Bring the batter together
Pour the wet mixture into the dries. Using a silicone spatula, fold just until the flour disappears; the batter should still be lumpy like cottage cheese. Over-mixing develops gluten and yields rubbery cakes.
Let it rest
Cover the bowl with a tea towel and let the batter nap for 10 minutes. During this time the flour hydrates and the leaveners start their fizz, resulting in extra-fluffy interiors.
Heat the skillet
Place a 10-inch cast-iron pan or griddle over medium-low heat for 3 full minutes. Flick a drop of water on the surface; if it dances and evaporates in 5 seconds, you’re golden. Lightly grease with a nub of butter; you want just enough to gloss the surface, not pool.
Scoop and swirl
Using a ⅓-cup measure, drop batter onto the hot skillet, leaving 2 inches between cakes. Resist the urge to flatten them—gravity will do the work. Cook 2–3 minutes until bubbles form on the surface and the edges look matte. Flip once and cook 1½–2 minutes more. Transfer to a wire rack set over a sheet pan in a 200 °F oven to keep warm while you repeat.
Serve in stacks
Pile three high, drown with warm maple syrup, and crown with a pat of salted butter. For extra hygge, scatter toasted pecans and a snow-dusting of powdered sugar. Serve immediately on pre-warmed plates so the butter doesn’t congeal.
Expert Tips
Control the heat
If pancakes brown too quickly, lower the flame. The sugar in pumpkin accelerates caramelization.
Freeze flat
Place cooled pancakes on parchment-lined sheet pans, freeze 1 hour, then bag. They won’t stick together.
Room-temp dairy
Cold buttermilk can seize the brown butter. Let it stand on the counter while you prep other ingredients.
Overnight option
Mix the dries and wets separately the night before; combine in the morning for near-instant breakfast.
Add color
Stir ⅓ cup mini chocolate chips or dried cranberries into the batter for festive pops of red and green.
Savory twist
Omit the sugar, swap in thyme and black pepper, and serve with fried eggs and bacon for a sweet-savory brunch.
Variations to Try
- Gluten-free: Replace flour with 1 cup oat flour + ¾ cup almond flour; add an extra ½ teaspoon baking powder.

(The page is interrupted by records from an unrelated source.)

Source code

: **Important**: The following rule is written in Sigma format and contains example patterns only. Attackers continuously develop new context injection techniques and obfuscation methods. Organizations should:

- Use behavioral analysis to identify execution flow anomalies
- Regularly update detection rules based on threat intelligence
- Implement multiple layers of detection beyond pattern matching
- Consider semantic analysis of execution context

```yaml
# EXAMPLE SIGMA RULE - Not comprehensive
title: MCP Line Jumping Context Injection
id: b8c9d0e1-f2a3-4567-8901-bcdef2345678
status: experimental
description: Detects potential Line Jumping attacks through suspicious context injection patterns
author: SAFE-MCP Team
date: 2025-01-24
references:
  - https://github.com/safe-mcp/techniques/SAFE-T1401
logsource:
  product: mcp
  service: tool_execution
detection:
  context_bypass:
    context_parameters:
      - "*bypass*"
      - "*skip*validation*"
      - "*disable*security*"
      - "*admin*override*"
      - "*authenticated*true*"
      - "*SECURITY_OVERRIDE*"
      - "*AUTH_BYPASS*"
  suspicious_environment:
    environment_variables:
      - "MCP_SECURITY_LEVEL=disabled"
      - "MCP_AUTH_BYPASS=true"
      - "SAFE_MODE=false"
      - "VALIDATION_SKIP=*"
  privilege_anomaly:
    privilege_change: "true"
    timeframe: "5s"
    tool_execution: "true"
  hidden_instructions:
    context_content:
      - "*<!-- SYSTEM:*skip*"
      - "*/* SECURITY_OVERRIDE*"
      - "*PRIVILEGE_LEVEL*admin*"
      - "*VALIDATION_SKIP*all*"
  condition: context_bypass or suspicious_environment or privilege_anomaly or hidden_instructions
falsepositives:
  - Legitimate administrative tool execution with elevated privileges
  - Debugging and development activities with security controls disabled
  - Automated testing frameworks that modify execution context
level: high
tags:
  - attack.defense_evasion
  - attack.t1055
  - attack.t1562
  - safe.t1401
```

- Dairy-free: Use coconut oil instead of butter and canned coconut milk instead of buttermilk.
- Protein boost: Fold in 2 tablespoons vanilla whey protein and reduce flour by 2 tablespoons.
- Spice swap: Trade cinnamon for Chinese five-spice and serve with poached pears.

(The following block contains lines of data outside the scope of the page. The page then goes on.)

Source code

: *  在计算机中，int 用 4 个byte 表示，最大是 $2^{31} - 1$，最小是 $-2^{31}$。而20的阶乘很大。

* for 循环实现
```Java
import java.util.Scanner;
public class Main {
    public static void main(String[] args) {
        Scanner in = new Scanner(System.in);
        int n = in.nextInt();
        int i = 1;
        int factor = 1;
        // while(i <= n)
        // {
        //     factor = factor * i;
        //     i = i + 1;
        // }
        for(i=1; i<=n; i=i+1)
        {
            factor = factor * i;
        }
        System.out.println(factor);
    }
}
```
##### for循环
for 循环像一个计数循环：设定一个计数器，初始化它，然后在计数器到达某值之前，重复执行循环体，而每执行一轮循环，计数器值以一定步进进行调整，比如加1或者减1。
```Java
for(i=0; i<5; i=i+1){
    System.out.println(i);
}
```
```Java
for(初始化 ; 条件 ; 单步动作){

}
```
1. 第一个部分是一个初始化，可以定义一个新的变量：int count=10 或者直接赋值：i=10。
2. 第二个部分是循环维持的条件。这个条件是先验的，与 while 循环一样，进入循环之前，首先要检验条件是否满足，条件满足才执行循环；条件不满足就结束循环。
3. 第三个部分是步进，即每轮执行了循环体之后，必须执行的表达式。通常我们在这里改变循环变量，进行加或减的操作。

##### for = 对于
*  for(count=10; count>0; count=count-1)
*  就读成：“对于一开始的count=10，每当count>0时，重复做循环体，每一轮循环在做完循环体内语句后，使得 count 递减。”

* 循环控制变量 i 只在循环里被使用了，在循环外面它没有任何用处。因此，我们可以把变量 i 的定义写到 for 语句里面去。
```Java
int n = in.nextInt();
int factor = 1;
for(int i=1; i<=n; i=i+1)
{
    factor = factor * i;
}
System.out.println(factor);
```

- Stuffed center: Drop a teaspoon of cream-cheese icing in the center of each pancake before flipping for a molten core.
Storage Tips
Cool leftovers completely on a wire rack—trapping steam inside makes them soggy. Stack with parchment between each pancake, slide into a zip-top bag, and refrigerate up to 4 days or freeze up to 2 months. Reheat in a toaster on the “frozen” setting or in a 350 °F oven for 6 minutes. Microwaves work in a pinch, but they’ll soften the edges. For a make-ahead mix, whisk all dry ingredients and store in a mason jar; attach a tag with the wet measurements for gift-ready breakfast kits.
Frequently Asked Questions
Warm Pumpkin Spice Pancakes for a Cozy Winter Breakfast
Ingredients
Instructions
- Brown the butter: Melt butter in a skillet until nutty and golden. Scrape into a large bowl; cool 5 min.

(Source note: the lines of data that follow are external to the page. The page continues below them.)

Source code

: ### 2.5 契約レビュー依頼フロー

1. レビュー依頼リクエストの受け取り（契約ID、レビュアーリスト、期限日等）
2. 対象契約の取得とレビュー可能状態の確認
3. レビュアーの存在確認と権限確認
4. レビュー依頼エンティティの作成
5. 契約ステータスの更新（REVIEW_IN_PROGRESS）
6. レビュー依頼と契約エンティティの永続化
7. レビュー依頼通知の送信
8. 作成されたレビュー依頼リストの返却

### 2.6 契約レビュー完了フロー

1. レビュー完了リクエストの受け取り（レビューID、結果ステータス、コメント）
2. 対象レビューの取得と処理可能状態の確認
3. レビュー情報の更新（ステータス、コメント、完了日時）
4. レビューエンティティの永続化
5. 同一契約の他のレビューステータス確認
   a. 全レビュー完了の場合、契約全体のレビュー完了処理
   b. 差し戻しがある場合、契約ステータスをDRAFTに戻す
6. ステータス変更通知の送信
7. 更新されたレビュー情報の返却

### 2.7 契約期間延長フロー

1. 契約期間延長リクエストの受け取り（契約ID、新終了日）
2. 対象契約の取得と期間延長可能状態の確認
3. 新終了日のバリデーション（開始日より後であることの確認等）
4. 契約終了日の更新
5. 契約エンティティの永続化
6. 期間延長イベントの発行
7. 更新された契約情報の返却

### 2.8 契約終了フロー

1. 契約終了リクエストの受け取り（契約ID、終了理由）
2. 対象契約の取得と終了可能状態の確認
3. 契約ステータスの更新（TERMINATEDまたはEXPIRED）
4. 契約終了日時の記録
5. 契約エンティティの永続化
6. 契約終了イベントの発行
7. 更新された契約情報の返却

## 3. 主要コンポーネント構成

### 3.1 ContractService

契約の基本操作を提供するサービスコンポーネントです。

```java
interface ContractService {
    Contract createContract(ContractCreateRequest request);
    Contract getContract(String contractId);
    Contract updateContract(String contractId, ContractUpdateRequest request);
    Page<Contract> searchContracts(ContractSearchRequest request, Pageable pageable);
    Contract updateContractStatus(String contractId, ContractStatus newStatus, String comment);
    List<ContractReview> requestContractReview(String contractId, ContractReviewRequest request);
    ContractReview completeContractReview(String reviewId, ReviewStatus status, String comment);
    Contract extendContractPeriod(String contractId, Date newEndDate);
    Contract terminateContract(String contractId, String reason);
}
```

- Whisk wet: Add pumpkin, eggs, maple syrup, buttermilk, and molasses to the butter; whisk smooth.
- Mix dry: In a second bowl whisk flour, sugar, leaveners, salt, and spices.
- Combine: Fold dry into wet just until no flour streaks remain; batter will be lumpy.
- Rest: Let batter stand 10 min while preheating a cast-iron skillet over medium-low.
- Cook: Grease skillet, scoop ⅓-cup batter, cook 2–3 min per side until golden.
- Keep warm: Hold in a 200 °F oven on a rack; serve in tall stacks with maple syrup.
Recipe Notes
Leftovers freeze beautifully—reheat in toaster for weekday mornings. For extra-plush texture, separate the eggs and whip the whites to soft peaks; fold in at the end.